From the Mass 2 equation, we conclude that $v_{cm} = v'$. This makes sense because the center of mass has to follow this frame because it has to have zero velocity before and after the collision in this frame. It is only in the frame that any photons emitted will have a uniform spread of motion. For example, if two photons are emitted (the smallest number), they will have equal energy and travel in exact opposite directions.
So,
$$v_1 = \frac{2v'}{1 + \frac{v'^2}{c^2}}$$
Solving for $v'$:
$$\frac{v'}{c} = \frac{c}{v_1}-\sqrt{\left(\frac{c}{v_1}\right)^2-1}$$
Substituting $v_1 = .5c$ results in
$$v' = .268c$$
Notice that this result is independent of the masses of the colliding masses and the final merged mass. Where the mistake lies is assuming that 

"all excess energy is emitted equally in all directions as photons."

This can only happen in the center-of-mass/center-of-momentum frame of reference. In the original frame, with Mass 2 stationary, you would observe the photons be emitted in the same direction as the original velocity of Mass 1, taking away momentum from the masses--hence why the real momentum is less than what you calculated. The only exception would be when no photons are emitted and the merged mass gets all the energy and momentum, which I'll analyze in the next section.
Problem 2:
Mass is not conserved. As an extreme example, if equal masses of matter and antimatter collide, the resulting amount of mass will be zero. Energy and momentum, on the other hand, are conserved.
To save on typing, I'll use units of velocity such that $c=1$:
For mass 1:
$$E_1^2 = m_1^2 + p_1^2$$
For mass 2:
$$E_2^2 = m_2^2 \implies E_2 = m_2$$
For the combined mass 3, we use the conserved energy and momentum:
$$E_3 = E_1 + E_2 = \sqrt{m_1^2 + p_1^2} + m_2$$
and
$$p_3 = p_1$$
Therefore:
$$m_3 = \sqrt{E_3^2 - p_3^2}$$
$$m_3 = \sqrt{\left(\sqrt{m_1^2 + p_1^2} + m_2 \right)^2 - p_1^2}$$
Simplifying:
$$m_3 = \sqrt{m_1^2 + 2m_2\sqrt{m_1^2 + p_1^2} + m_2^2}$$
Substituting $p_1 = \gamma_1 \beta_1 m_1$ and further simplifying results in:
$$m_3 = \sqrt{m_1^2 + 2 \gamma _1 m_1 m_2 + m_2^2}$$
You can see that it is only when $\gamma_1 \approx 1$ that $m_3 \approx m_1 + m_2$.

[Recorded data]
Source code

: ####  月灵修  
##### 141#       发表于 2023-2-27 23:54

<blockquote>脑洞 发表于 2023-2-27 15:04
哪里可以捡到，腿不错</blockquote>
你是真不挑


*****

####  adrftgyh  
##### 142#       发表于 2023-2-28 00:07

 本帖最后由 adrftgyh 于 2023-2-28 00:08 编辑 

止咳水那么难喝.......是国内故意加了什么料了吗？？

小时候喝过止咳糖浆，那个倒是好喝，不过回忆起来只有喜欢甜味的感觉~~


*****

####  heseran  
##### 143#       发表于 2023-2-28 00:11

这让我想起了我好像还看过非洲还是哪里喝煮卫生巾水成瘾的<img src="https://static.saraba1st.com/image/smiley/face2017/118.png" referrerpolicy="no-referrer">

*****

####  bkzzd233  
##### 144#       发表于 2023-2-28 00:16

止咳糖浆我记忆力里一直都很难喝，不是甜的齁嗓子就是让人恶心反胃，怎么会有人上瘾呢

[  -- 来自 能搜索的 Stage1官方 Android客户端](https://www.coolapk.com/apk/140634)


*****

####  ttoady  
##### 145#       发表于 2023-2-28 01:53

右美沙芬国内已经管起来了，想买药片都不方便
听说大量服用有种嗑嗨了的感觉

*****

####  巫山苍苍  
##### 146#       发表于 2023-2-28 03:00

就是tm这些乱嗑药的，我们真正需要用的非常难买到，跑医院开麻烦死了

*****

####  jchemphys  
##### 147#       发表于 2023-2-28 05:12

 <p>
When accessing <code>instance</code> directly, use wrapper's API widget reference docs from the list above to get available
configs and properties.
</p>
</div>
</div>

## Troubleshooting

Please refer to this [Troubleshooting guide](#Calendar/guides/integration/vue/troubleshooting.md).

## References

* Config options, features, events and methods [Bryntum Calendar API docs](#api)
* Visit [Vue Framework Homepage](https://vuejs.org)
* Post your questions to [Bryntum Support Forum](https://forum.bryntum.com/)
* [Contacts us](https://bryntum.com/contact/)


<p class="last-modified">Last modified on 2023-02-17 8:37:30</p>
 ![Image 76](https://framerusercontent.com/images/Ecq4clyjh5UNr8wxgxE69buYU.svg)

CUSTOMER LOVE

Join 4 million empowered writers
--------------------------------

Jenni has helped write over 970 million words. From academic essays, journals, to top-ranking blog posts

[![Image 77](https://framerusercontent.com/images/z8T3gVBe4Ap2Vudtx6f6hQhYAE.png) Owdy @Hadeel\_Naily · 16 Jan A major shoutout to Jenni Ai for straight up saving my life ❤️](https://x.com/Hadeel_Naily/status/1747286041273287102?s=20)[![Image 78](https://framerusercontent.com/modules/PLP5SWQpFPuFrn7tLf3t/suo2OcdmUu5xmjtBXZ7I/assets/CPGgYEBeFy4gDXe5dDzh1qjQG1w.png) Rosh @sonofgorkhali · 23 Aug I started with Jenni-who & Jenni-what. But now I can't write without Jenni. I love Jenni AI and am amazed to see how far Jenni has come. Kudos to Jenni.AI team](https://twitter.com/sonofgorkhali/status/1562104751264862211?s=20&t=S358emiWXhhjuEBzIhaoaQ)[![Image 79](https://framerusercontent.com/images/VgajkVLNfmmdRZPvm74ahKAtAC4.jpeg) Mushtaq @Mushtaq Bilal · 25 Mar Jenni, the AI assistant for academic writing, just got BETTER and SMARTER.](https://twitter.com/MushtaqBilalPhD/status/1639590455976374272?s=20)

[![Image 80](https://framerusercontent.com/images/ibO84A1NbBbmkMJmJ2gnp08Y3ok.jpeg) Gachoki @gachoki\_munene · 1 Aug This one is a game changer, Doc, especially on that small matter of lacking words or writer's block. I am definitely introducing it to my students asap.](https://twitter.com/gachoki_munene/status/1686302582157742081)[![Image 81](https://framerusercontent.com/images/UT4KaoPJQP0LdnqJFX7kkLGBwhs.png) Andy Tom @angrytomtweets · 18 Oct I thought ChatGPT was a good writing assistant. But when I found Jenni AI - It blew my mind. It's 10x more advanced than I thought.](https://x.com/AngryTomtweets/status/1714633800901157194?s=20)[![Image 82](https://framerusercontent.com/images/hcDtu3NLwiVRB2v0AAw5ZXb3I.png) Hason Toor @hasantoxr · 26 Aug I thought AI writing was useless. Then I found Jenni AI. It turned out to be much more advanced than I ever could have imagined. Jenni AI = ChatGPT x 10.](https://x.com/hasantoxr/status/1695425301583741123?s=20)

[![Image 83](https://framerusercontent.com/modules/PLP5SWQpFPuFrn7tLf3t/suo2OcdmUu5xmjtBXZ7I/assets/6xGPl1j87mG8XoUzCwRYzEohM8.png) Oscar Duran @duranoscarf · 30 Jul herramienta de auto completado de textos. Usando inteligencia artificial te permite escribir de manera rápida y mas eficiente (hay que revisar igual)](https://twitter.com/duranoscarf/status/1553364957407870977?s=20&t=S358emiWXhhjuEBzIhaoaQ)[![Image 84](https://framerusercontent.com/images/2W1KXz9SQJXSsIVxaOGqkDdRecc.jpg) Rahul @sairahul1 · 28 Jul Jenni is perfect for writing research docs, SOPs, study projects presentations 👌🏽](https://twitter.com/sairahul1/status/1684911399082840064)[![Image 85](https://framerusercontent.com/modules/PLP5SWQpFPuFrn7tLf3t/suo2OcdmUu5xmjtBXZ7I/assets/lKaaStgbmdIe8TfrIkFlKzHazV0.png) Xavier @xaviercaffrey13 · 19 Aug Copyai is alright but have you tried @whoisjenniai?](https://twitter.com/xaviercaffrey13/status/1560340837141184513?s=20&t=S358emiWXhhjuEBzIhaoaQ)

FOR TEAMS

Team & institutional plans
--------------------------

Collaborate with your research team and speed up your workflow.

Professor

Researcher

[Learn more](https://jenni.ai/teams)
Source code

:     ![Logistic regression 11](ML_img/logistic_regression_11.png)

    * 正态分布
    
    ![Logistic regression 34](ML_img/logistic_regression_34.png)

[To do]
(A) Answer these questions about the collision explanation:
(i) What value of v' results from substituting v1 = .5c?
(ii) According to the collision explanation, how much mass remains when equal masses of matter and antimatter collide?
(iii) Under what condition is m3 approximately equal to m1 + m2?
(B) Could you reproduce the collision explanation word for word, from "From the Mass 2" to "exact opposite directions."?
(C) How would the collision explanation go on after its last line? Write the next part.
The data are separate material, unrelated to the collision explanation.

[Written responses]
(A)
(i) v' = .268c
(ii) Zero.
(iii) Only when γ1 ≈ 1.

(B)
From the Mass 2 equation, we conclude that $v_{cm} = v'$. This makes sense because the center of mass has to follow this frame because it has to have zero velocity before and after the collision in this frame. It is only in the frame that any photons emitted will have a uniform spread of motion. For example, if two photons are emitted (the smallest number), they will have equal energy and travel in exact opposite directions.

(C)
Now, in your problem, $m_1 = m_2 = m$, so the combined mass is
$$m_3 = 2m\sqrt{\frac{1+\gamma_1}{2}}$$
Since, $\beta_1 = v/c = .5 \implies \gamma_1 = \frac{1}{\sqrt{1-\beta_1^2}} = \sqrt{4/3}$ and $m = 1\,kg$,
$$m_3 = 2(1\,kg)\sqrt{\frac{1+\sqrt{4/3}}{2}} = 2.076\,kg$$
This value matches yours because $\gamma$ is small, so the results are nearly classical. The final velocity will differ, as show below.
You can figure out the velocity using momentum conservation
$$p_3 = p_1$$
and
$$p = \gamma\beta m.$$
So,
$$\gamma_3 \beta_3 m_3 = \gamma_1 \beta_1 m_1$$
Skipping the arithmetic ...
$$\beta_3 = \frac{1}{\sqrt{(m_3/p_1)^2 + 1}}$$
Using $m_3 = 2.076\,kg$ and $p_1 = \gamma_1 \beta_1 m_1 = (\sqrt{4/3} (.5) (1\,kg) = 1/\sqrt{3}\,kg$ (with $c=1$, velocity is unitless):
$$\beta_3 = .268$$
or
$$v_3 = .268c$$
This is the same answer as in Problem 1.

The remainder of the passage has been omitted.